Each record below should be printed exactly as it was written.

────────────────

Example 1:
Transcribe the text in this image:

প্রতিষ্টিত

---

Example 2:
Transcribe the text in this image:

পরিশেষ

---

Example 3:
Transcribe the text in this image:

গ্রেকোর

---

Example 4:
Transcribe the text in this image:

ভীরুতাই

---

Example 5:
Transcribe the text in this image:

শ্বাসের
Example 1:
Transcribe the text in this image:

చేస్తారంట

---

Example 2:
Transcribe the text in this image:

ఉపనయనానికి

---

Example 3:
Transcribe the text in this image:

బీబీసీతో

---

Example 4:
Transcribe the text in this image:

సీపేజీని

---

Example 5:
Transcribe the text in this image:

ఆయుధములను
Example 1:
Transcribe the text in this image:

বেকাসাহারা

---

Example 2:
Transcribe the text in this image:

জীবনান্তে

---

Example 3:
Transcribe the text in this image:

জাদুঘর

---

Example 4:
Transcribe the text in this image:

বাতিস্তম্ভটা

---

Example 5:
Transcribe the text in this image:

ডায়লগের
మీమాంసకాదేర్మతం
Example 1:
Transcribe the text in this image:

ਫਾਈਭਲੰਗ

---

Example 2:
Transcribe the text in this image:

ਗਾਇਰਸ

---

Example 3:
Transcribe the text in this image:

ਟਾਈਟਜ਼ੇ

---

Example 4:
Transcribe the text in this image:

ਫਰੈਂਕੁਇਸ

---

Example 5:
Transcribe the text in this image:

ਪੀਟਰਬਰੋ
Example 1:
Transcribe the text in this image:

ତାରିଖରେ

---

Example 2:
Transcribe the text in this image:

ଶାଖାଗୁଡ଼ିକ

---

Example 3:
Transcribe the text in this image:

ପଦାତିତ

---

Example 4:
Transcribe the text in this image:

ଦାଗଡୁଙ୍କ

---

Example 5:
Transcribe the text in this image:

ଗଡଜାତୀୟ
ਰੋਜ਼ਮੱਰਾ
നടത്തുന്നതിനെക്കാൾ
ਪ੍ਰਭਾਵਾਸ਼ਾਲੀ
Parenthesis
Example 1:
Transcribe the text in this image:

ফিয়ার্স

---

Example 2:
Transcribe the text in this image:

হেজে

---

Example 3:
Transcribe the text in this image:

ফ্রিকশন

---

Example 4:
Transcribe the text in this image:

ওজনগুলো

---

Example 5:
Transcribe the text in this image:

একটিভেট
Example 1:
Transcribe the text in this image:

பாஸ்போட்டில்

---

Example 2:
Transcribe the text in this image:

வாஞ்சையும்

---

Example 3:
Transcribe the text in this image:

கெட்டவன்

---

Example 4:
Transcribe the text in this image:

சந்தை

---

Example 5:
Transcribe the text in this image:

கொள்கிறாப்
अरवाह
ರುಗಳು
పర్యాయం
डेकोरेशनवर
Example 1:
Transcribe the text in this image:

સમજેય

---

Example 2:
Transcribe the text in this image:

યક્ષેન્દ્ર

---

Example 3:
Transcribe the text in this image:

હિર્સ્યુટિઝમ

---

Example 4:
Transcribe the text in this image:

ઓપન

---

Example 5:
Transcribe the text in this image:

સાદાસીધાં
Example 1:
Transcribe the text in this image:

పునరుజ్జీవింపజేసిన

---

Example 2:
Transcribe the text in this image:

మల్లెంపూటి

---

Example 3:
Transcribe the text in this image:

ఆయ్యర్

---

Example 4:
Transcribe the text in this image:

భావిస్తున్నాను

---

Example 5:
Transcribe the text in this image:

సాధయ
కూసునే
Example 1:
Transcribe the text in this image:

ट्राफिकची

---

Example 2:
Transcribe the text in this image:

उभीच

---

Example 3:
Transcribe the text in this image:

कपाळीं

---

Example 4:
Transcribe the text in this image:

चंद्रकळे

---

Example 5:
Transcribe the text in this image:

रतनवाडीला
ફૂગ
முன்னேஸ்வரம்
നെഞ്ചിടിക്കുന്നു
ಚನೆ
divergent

────────────────

▶ [EXPECTED ANSWER]:
Example 1:
Transcribe the text in this image:

প্রতিষ্টিত

---

Example 2:
Transcribe the text in this image:

পরিশেষ

---

Example 3:
Transcribe the text in this image:

গ্রেকোর

---

Example 4:
Transcribe the text in this image:

ভীরুতাই

---

Example 5:
Transcribe the text in this image:

শ্বাসের
Example 1:
Transcribe the text in this image:

చేస్తారంట

---

Example 2:
Transcribe the text in this image:

ఉపనయనానికి

---

Example 3:
Transcribe the text in this image:

బీబీసీతో

---

Example 4:
Transcribe the text in this image:

సీపేజీని

---

Example 5:
Transcribe the text in this image:

ఆయుధములను
Example 1:
Transcribe the text in this image:

বেকাসাহারা

---

Example 2:
Transcribe the text in this image:

জীবনান্তে

---

Example 3:
Transcribe the text in this image:

জাদুঘর

---

Example 4:
Transcribe the text in this image:

বাতিস্তম্ভটা

---

Example 5:
Transcribe the text in this image:

ডায়লগের
మీమాంసకాదేర్మతం
Example 1:
Transcribe the text in this image:

ਫਾਈਭਲੰਗ

---

Example 2:
Transcribe the text in this image:

ਗਾਇਰਸ

---

Example 3:
Transcribe the text in this image:

ਟਾਈਟਜ਼ੇ

---

Example 4:
Transcribe the text in this image:

ਫਰੈਂਕੁਇਸ

---

Example 5:
Transcribe the text in this image:

ਪੀਟਰਬਰੋ
Example 1:
Transcribe the text in this image:

ତାରିଖରେ

---

Example 2:
Transcribe the text in this image:

ଶାଖାଗୁଡ଼ିକ

---

Example 3:
Transcribe the text in this image:

ପଦାତିତ

---

Example 4:
Transcribe the text in this image:

ଦାଗଡୁଙ୍କ

---

Example 5:
Transcribe the text in this image:

ଗଡଜାତୀୟ
ਰੋਜ਼ਮੱਰਾ
നടത്തുന്നതിനെക്കാൾ
ਪ੍ਰਭਾਵਾਸ਼ਾਲੀ
Parenthesis
Example 1:
Transcribe the text in this image:

ফিয়ার্স

---

Example 2:
Transcribe the text in this image:

হেজে

---

Example 3:
Transcribe the text in this image:

ফ্রিকশন

---

Example 4:
Transcribe the text in this image:

ওজনগুলো

---

Example 5:
Transcribe the text in this image:

একটিভেট
Example 1:
Transcribe the text in this image:

பாஸ்போட்டில்

---

Example 2:
Transcribe the text in this image:

வாஞ்சையும்

---

Example 3:
Transcribe the text in this image:

கெட்டவன்

---

Example 4:
Transcribe the text in this image:

சந்தை

---

Example 5:
Transcribe the text in this image:

கொள்கிறாப்
अरवाह
ರುಗಳು
పర్యాయం
डेकोरेशनवर
Example 1:
Transcribe the text in this image:

સમજેય

---

Example 2:
Transcribe the text in this image:

યક્ષેન્દ્ર

---

Example 3:
Transcribe the text in this image:

હિર્સ્યુટિઝમ

---

Example 4:
Transcribe the text in this image:

ઓપન

---

Example 5:
Transcribe the text in this image:

સાદાસીધાં
Example 1:
Transcribe the text in this image:

పునరుజ్జీవింపజేసిన

---

Example 2:
Transcribe the text in this image:

మల్లెంపూటి

---

Example 3:
Transcribe the text in this image:

ఆయ్యర్

---

Example 4:
Transcribe the text in this image:

భావిస్తున్నాను

---

Example 5:
Transcribe the text in this image:

సాధయ
కూసునే
Example 1:
Transcribe the text in this image:

ट्राफिकची

---

Example 2:
Transcribe the text in this image:

उभीच

---

Example 3:
Transcribe the text in this image:

कपाळीं

---

Example 4:
Transcribe the text in this image:

चंद्रकळे

---

Example 5:
Transcribe the text in this image:

रतनवाडीला
ફૂગ
முன்னேஸ்வரம்
നെഞ്ചിടിക്കുന്നു
ಚನೆ
divergent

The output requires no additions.